FBI to assist Bangladesh with probe into central bank heist

21 Mar, 2016

The FBI has agreed to help Bangladesh investigate an audacious $81 million theft from the nation's foreign reserves, authorities said Sunday, days after the finance minister accused central bank officials of complicity in the heist.
A FBI official in Dhaka met with representatives from Bangladesh's Criminal Investigation Department and offered to assist with the investigation into the spectacular cross-country theft.
"Both the FBI and the CID have agreed to work together since it's a transnational organised crime and transnational criminal networks are involved," Md. Saiful Alam, deputy inspector general of CID, told AFP.
There was no immediate comment from the FBI. Hackers stole the money from the Bangladesh Bank's account with the Federal Reserve Bank of New York on February 5 and managed to transfer it electronically to accounts in the Philippines.
The audacious cyber-theft has embarrassed the government, triggered outrage in the impoverished country and raised alarm over the security of the Bangladesh's foreign exchange reserves of over $27 billion.
The central bank governor, his two deputies and the country's top banking bureaucrat lost their jobs following the theft and the government has been scrambling to contain the damage from the spiralling scandal.
Police said Bangladeshi investigators were planning to travel to the Philippines, Sri Lanka and the Federal Reserve Bank of New York as part of the transnational probe into the heist. However, investigators say local hackers were likely involved in the theft.
"We suspect some local people are involved in the crime. The names of local development projects were used in the payment advices sent to the Federal Reserve Bank," Alam said. "This has raised our suspicion that there could be some local links."
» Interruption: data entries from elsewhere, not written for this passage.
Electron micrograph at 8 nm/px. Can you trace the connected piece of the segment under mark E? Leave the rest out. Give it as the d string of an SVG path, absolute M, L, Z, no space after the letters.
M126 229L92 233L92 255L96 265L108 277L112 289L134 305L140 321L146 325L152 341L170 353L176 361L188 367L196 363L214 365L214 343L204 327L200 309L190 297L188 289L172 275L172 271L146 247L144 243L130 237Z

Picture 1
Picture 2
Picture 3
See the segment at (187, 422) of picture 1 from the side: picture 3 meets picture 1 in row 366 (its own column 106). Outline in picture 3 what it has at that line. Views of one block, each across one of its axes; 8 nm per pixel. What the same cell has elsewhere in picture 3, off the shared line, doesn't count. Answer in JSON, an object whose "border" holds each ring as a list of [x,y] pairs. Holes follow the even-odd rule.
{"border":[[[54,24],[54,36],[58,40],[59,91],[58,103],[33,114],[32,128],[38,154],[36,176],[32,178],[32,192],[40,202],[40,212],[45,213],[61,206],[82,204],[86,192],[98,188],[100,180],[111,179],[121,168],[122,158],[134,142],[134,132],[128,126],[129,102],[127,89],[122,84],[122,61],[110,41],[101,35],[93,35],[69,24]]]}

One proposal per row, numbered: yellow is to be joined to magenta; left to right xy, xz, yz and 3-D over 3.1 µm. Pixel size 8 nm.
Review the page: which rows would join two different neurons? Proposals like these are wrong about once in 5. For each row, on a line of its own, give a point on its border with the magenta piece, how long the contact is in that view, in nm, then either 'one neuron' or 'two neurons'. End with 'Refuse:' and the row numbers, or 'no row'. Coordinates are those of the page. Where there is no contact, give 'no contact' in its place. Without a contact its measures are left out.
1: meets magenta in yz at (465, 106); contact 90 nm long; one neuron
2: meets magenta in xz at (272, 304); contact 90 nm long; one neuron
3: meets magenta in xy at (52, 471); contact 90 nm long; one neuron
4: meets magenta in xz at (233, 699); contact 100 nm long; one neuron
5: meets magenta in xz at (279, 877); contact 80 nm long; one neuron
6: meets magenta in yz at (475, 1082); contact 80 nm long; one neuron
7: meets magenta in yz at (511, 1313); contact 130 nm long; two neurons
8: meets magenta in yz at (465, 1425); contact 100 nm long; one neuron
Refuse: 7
In a damning interview published on Friday, the country's Finance Minister A.M.A Muhith told the Bengali-language daily Prothom Alo that Bangladesh Bank officials were "100 percent" involved in the scandal.
"Of course! One hundred percent they are (involved). This cannot be possible without complicity of the locals," the newspaper, which has the highest circulation of any in Bangladesh, quoted Muhith as saying.
Muhith said the New York bank requires hand prints and other biometric information from central bank officials to activate transactions, appearing to suggest the hackers could not have carried out the attack without inside help.